CYIP official tells reporter, editor: `We will address your concerns
Kelley Jacobs, operations manager for the Department of Juvenile Community Justice, only used a couple slides from her prepared show, covering community and victim accountability.
“I can’t tell you how extremely difficult it was to read that article,” she told Costa and Sinks. Nevertheless, she said, “We heard your concerns. We will address your concerns. You have our pledge to do that.”
“The kids in the program earn the right to leave the facility to perform work service,” Jacobs said. “They are supervised, but they aren’t in shackles.” Due to the concerns raised in the article about unauthorized departure, Jacobs said one question to be focused on his “how do we maintain public safety, improve the system we have.”
Frank Pennock, president of the Deschutes River Woods Homeowners Association, explained how one project, with the youth helping clean up pine needles off seniors’ property, changed some minds and eased some fears.
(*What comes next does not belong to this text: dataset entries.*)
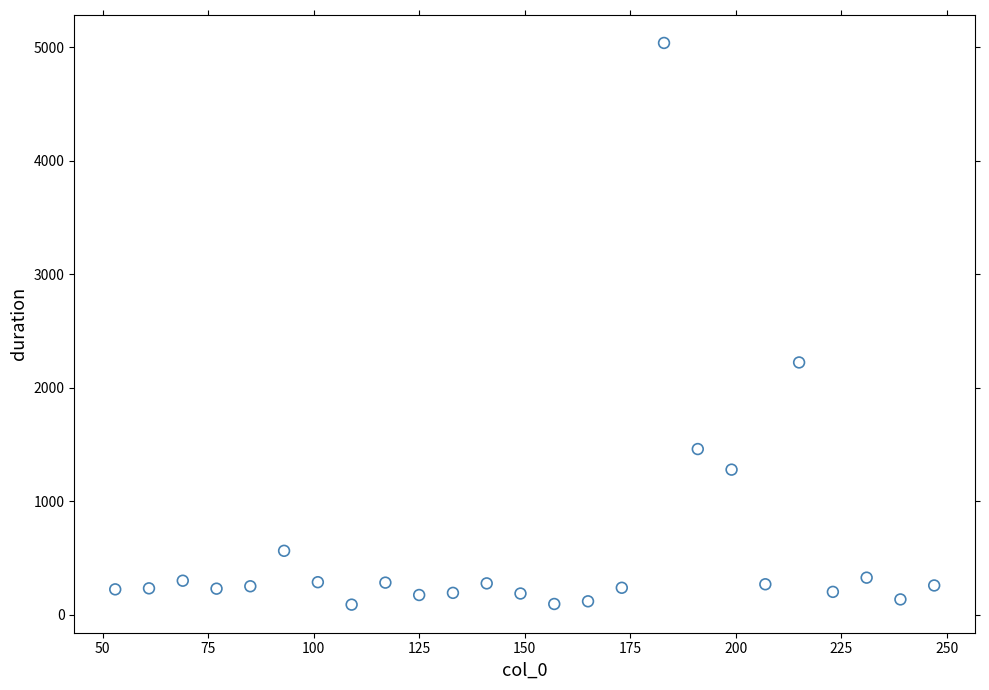

What is the range of X values (max minus min)?

194.0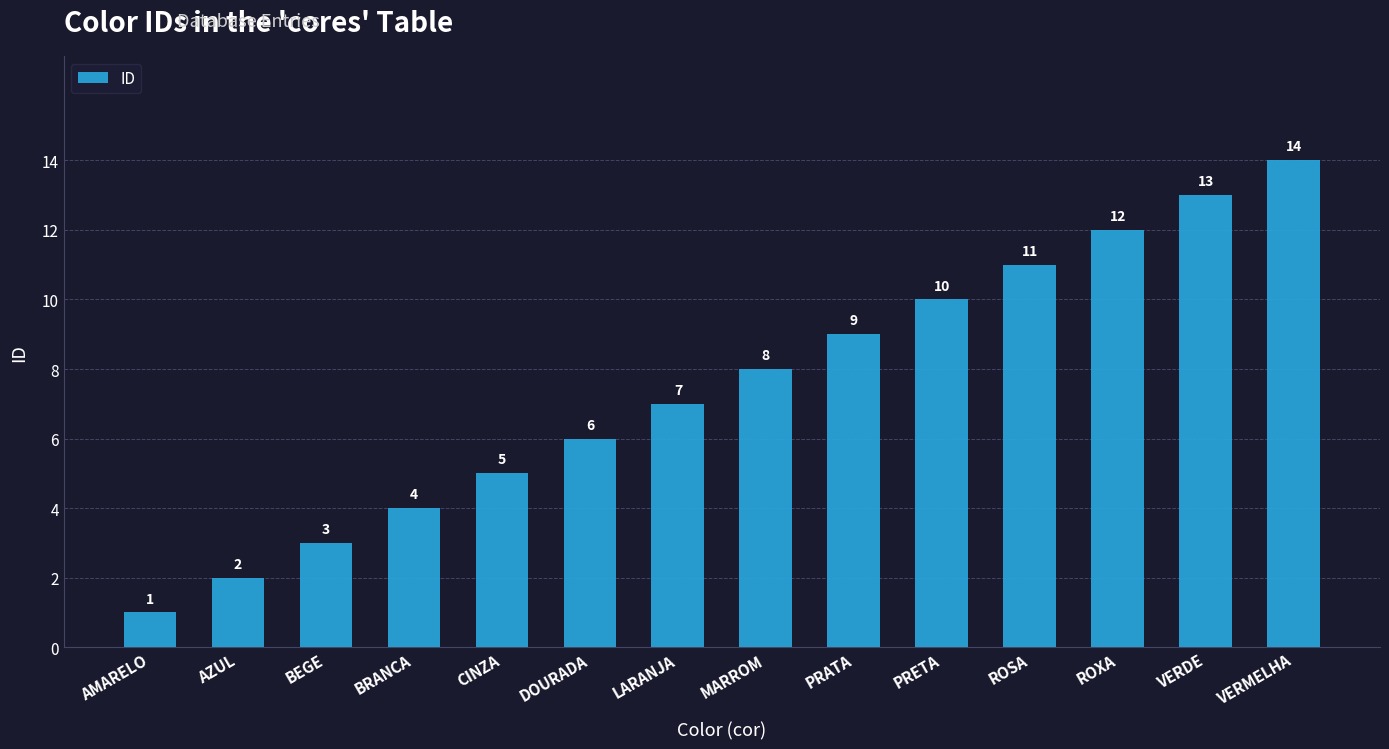

What value does the data have at ROXA?

12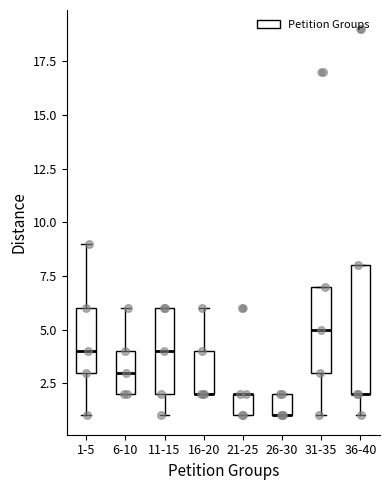

Reading left to right, transcribe this box plot: for each box, give where its median line is, the range the box spans, and where its two whiskers end, as read against the y-axis. The values are not printed on the chart, so give them approximately, as read against the axis.

1-5: median 4, box 3 to 6, whiskers 1 to 9
6-10: median 3, box 2 to 4, whiskers 2 to 6
11-15: median 4, box 2 to 6, whiskers 1 to 6
16-20: median 2 (drawn on the box's lower edge), box 2 to 4, whiskers 2 to 6
21-25: median 2 (drawn on the box's upper edge), box 1 to 2, whiskers 1 to 2
26-30: median 1 (drawn on the box's lower edge), box 1 to 2, whiskers 1 to 2
31-35: median 5, box 3 to 7, whiskers 1 to 7
36-40: median 2 (drawn on the box's lower edge), box 2 to 8, whiskers 1 to 8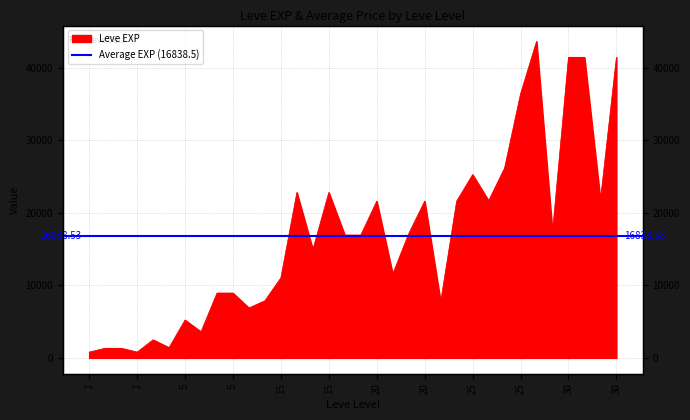

How many categories are shown in the chart?

34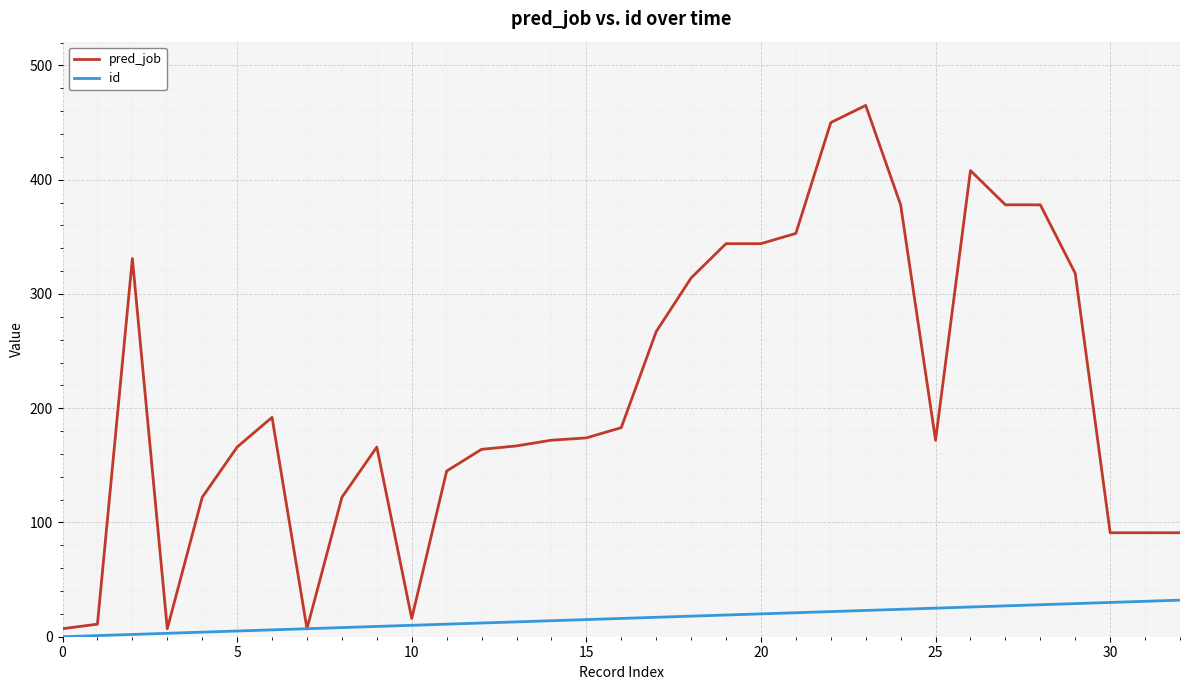

Which series has the widest spread of values?

pred_job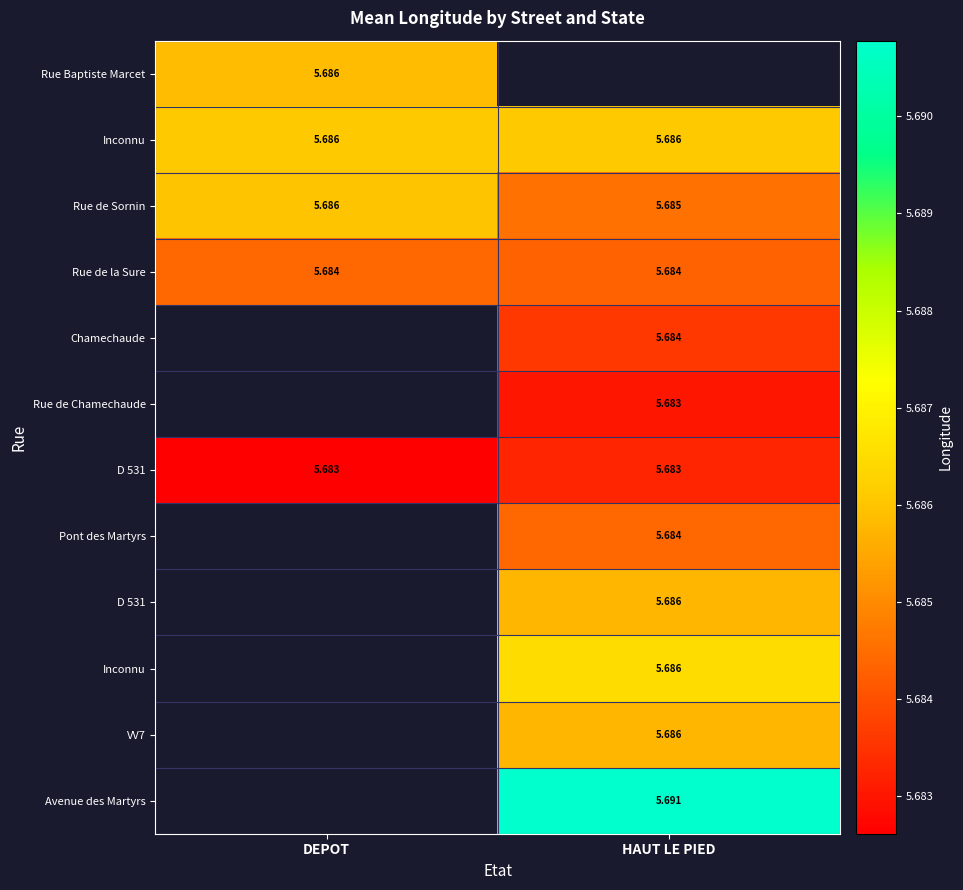

How many series are shown in this chart?

12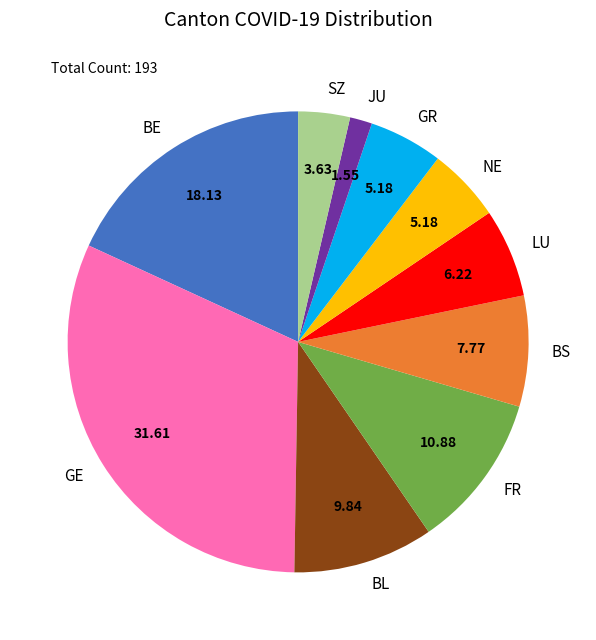

Which category has the smallest portion of the pie?

JU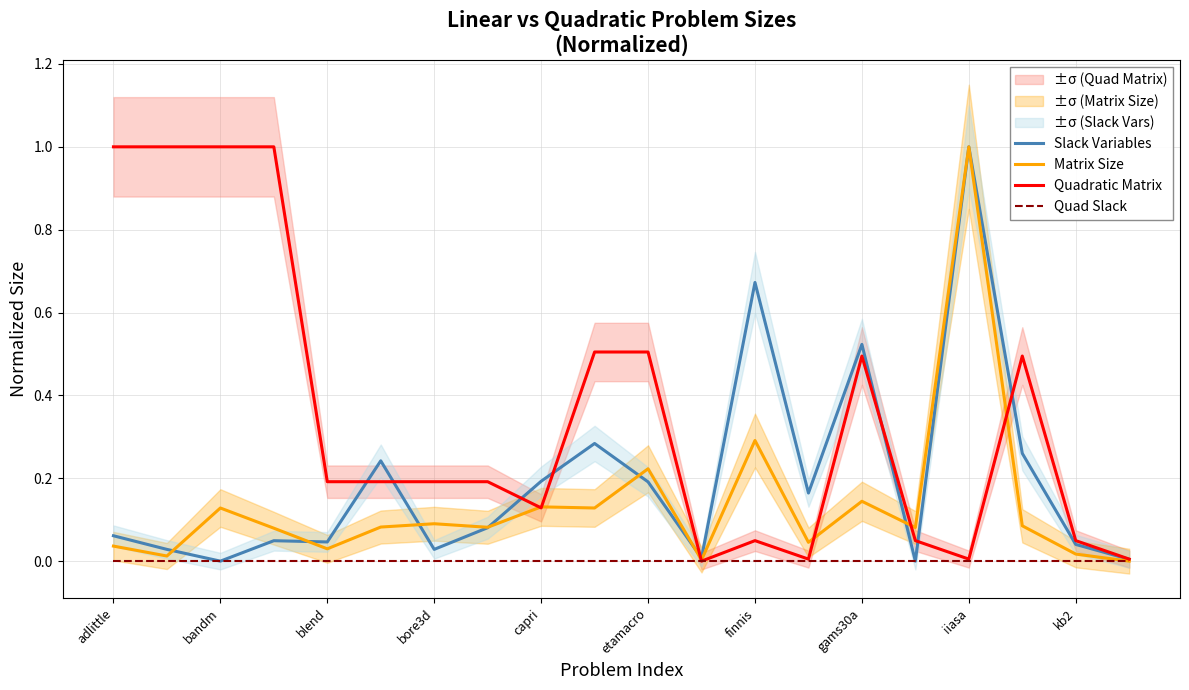

True or false: Quadratic Matrix and Quad Slack cross at least once.

False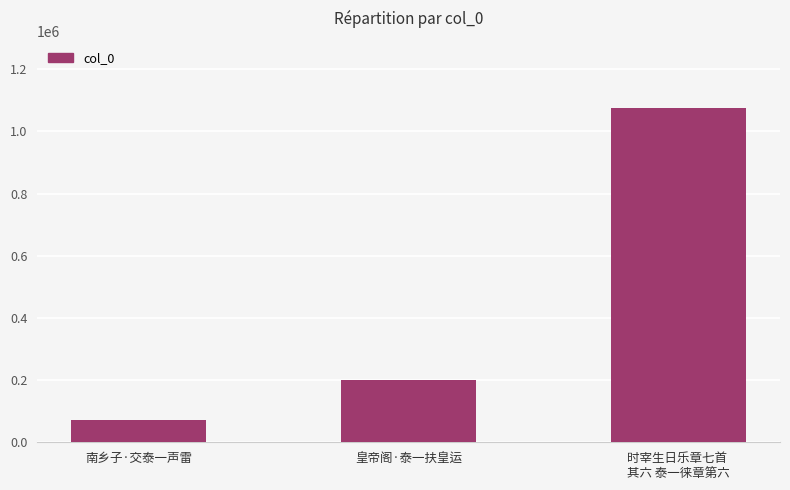

What is the label of the 3rd bar from the left?

时宰生日乐章七首 
其六 泰一徕章第六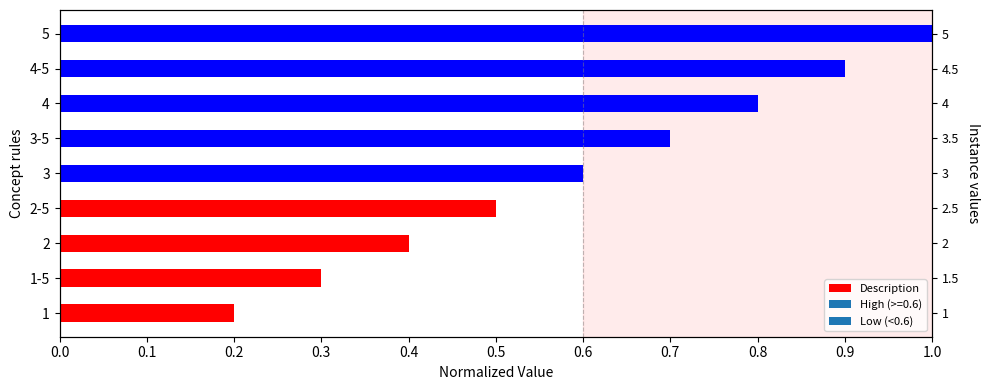

How many categories are shown in the chart?

9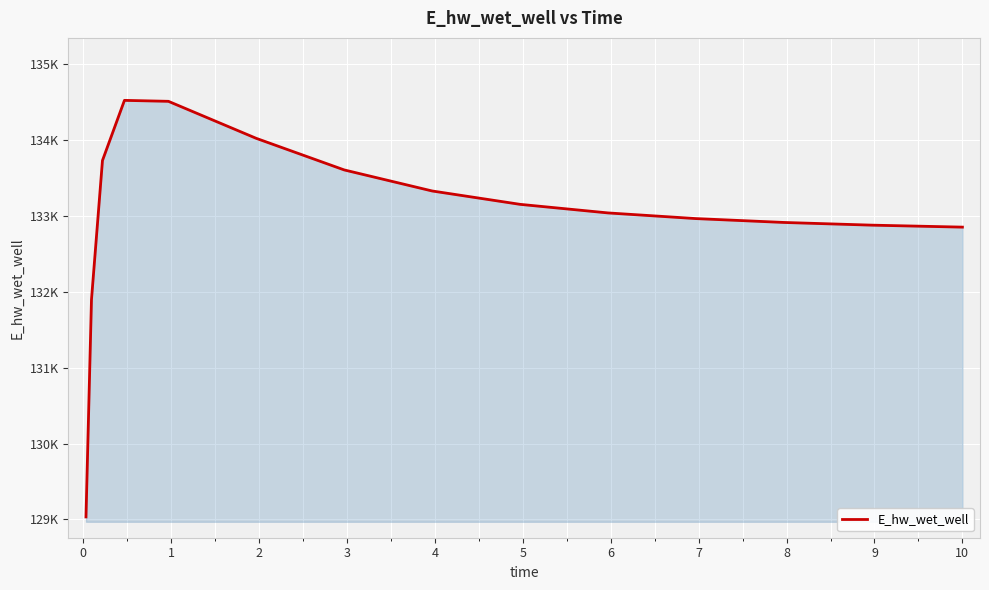

How many interior local peaks (higher than both neighbors) does the data have?

1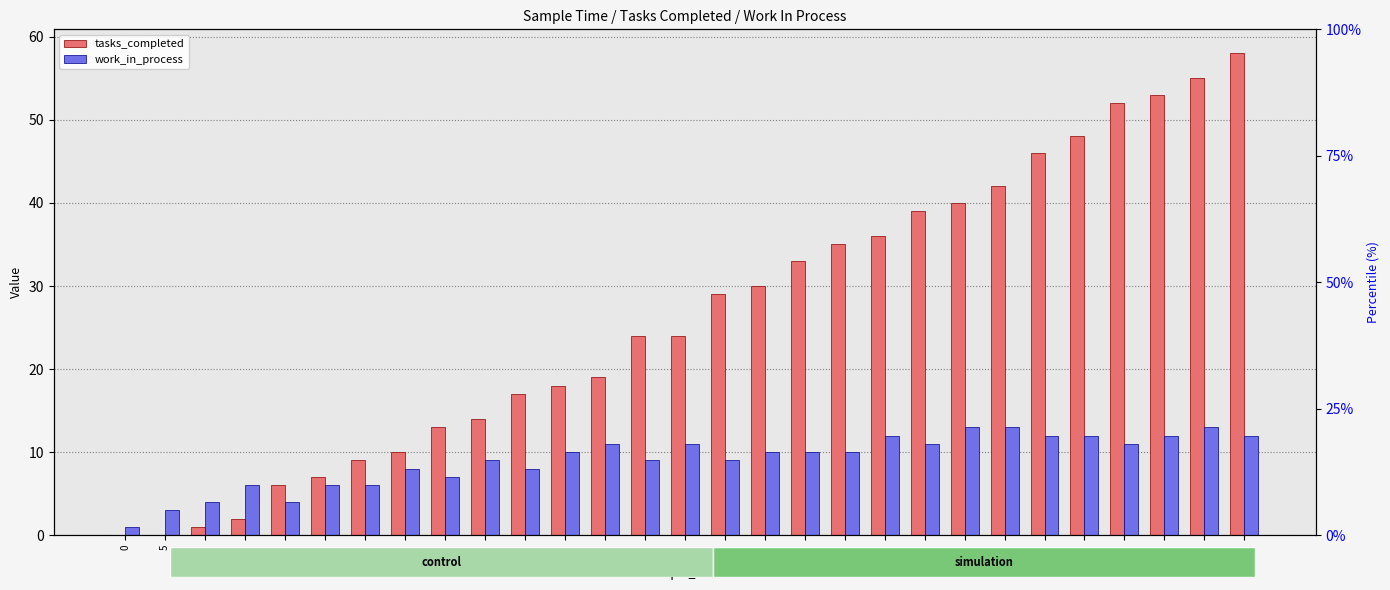

How many positive values does the tasks_completed series have?

27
“Pretty soon, they came out with a plate of cookies,” he said. “These kids were not at all what they expected them to be.”
Changing other minds might not be as easy, but those who are involved in and believe in the Community Youth Investment Program hope they’re given a chance to do things better, before the Legislature decides, probably next year, whether the pilot program is worth continuing beyond its so-called “sunset” date in 2005.